**Page extract**
There is hardly a citizen of Manhattan, of any race, creed or social class, who does not have some fascinating emotional imbroglio to relate – and hardly a citizen, either, who fails to relate it. Nitter-natter, chit-chat,
you
would hardly believe it, so I said never, so she said absolutely
– sibilantly across this city of gossip, from Wall Street clubs to bars of Harlem, one seems to hear the tide of confession and confidence, unremitting as the flood of the traffic, rattly as the clang of the subway trains which now and then emerges from grilles beneath one’s feet.

Is this inbreeding? Certainly there is something perceptibly incestuous about Manhattan, now that the diversifying flow of immigration has abated. This is no longer the lusty stud of the world. Ellis Island, through whose lugubrious halls so many millions of newcomers passed into the land of fertility, is only a museum now, and ethnically Manhattan has lost its virile momentum. You feel the migratory thrust far more vividly in Toronto, and most of New York’s contemporary immigrants are hardly immigrants at all, in the old risk-all kind, but are Puerto Ricans joining their relatives, or Colombians co-operatively financed by the drug-rings of Jackson Heights.

They are seldom inspired, as their predecessors were, by any flaming spirit of release or dedication, and they very soon fall into the Manhattan mode. ‘Well it’s like I say, see, I got this lady I used to know back in Bogotá. She says to me, “Leon,” she says, “I wantya to know, I’m fond of you, truly I am, but there’s this problem of Juan’s baby, see?” “To hell with Juan’s baby,” I says, “what’s Juan’s baby to me?” And she says, “Leon honey,” she says, “listen to me … ”’

*

‘Give me your tired, your poor, your huddled masses yearning to breathe free …’ An occasional Russian dissident appears in New York these days, to endure his statutory press conference before being whisked away to CIA debriefing or associate professorship somewhere. But the loss of the grand old purpose, so stoutly declaimed by the Lady of Liberty out there in the bay, means that Manhattan is recognizably past its prime. Every city has its heyday, the moment when its purpose is fulfilled and its spirit bursts into full flower, and Manhattan’s occurred I think in the years between the Great Depression, when the indigents squatted in Central Park, and the end of the Second World War, when the GIs returned in splendour as the saviours of liberty. In those magnificent years this small island, no more than a fantastic dream to most of the peoples of the world, stood everywhere for the fresh start and the soaring conception. Manhattan was Fred
Astaire and the sun-topped Chrysler Building! Manhattan was the Jeep and Robert Benchley! Manhattan was rags-to-riches, free speech, Mayor La Guardia and the Rockettes!

**Information supplied**
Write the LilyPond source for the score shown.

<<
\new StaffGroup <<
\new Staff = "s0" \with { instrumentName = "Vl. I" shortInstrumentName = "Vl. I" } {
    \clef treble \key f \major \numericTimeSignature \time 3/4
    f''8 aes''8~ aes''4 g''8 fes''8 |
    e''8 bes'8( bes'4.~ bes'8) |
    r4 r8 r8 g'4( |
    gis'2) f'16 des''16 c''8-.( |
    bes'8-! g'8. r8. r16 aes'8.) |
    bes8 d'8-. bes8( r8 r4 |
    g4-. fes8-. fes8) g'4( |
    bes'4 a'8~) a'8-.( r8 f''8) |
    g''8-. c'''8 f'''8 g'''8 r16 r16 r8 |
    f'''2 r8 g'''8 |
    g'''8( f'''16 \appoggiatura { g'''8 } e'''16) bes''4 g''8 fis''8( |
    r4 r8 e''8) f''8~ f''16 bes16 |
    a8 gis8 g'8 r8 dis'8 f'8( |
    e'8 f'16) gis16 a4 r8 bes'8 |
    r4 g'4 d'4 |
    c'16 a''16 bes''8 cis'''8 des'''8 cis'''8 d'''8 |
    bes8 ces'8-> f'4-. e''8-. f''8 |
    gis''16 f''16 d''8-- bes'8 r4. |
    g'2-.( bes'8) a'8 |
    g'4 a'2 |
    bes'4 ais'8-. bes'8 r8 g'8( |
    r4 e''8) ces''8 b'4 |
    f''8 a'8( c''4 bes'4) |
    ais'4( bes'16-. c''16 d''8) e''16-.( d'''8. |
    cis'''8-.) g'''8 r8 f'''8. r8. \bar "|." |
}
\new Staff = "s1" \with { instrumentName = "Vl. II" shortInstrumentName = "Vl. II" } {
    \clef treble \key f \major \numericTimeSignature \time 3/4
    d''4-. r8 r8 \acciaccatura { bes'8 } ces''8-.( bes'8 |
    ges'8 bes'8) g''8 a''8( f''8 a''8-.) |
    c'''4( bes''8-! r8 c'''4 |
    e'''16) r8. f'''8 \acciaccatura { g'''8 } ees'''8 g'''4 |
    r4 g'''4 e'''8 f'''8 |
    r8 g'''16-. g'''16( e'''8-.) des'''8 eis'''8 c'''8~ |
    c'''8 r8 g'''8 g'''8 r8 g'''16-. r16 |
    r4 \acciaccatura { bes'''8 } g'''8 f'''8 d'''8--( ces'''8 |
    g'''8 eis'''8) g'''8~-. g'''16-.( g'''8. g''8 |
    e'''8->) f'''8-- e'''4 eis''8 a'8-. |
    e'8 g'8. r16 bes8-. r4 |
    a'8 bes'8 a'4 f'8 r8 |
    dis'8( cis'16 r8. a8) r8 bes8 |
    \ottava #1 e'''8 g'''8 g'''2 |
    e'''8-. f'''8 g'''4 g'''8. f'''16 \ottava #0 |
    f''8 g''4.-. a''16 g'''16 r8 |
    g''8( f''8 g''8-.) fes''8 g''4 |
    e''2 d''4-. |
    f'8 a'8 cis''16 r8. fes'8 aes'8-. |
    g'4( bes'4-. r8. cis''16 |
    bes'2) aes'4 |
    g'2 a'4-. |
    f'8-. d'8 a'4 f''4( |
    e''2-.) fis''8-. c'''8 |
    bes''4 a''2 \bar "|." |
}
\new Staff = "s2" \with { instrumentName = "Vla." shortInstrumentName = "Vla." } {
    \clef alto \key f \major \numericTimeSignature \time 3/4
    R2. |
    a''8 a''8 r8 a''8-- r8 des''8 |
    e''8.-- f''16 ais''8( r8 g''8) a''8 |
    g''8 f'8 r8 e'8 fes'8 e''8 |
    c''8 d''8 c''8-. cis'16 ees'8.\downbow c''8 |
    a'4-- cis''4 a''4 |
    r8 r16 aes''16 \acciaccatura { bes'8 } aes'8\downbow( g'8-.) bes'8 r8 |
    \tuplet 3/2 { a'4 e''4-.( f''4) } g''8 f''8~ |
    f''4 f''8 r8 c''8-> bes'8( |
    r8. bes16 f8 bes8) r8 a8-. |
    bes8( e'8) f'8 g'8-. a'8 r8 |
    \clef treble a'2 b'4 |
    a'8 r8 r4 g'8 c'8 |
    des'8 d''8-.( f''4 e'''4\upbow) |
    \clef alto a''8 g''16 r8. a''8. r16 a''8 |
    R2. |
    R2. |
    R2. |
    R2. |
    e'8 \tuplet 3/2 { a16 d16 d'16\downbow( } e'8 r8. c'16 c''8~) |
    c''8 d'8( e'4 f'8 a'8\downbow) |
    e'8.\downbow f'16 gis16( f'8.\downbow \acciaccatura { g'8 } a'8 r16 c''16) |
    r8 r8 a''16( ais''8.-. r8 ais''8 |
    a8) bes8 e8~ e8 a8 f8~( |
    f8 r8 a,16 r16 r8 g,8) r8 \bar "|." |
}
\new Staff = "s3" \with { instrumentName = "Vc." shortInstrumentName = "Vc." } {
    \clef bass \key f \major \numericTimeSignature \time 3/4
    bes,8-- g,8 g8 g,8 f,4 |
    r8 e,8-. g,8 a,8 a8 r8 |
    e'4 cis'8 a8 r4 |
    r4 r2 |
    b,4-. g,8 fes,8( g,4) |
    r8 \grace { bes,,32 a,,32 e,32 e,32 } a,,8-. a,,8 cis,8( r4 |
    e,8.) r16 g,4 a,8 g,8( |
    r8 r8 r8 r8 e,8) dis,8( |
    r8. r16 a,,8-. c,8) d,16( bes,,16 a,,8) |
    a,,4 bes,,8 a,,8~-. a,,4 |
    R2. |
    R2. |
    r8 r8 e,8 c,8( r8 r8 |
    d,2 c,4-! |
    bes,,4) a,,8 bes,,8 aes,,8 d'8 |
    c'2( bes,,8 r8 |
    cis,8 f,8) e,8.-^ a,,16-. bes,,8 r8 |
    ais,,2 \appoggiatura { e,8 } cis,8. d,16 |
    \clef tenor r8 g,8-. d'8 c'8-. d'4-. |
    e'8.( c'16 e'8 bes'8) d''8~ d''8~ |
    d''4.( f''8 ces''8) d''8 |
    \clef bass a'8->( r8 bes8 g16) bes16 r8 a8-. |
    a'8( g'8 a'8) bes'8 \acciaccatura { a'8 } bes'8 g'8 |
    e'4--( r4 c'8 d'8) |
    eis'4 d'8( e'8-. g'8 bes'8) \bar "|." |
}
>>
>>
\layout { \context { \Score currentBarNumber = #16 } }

**Set exercise**
Will you set down, word for word, the part of the piece on Manhattan starting with "There is hardly" and going on through "beneath one’s feet."?

**Task response**
There is hardly a citizen of Manhattan, of any race, creed or social class, who does not have some fascinating emotional imbroglio to relate – and hardly a citizen, either, who fails to relate it. Nitter-natter, chit-chat,
you
would hardly believe it, so I said never, so she said absolutely
– sibilantly across this city of gossip, from Wall Street clubs to bars of Harlem, one seems to hear the tide of confession and confidence, unremitting as the flood of the traffic, rattly as the clang of the subway trains which now and then emerges from grilles beneath one’s feet.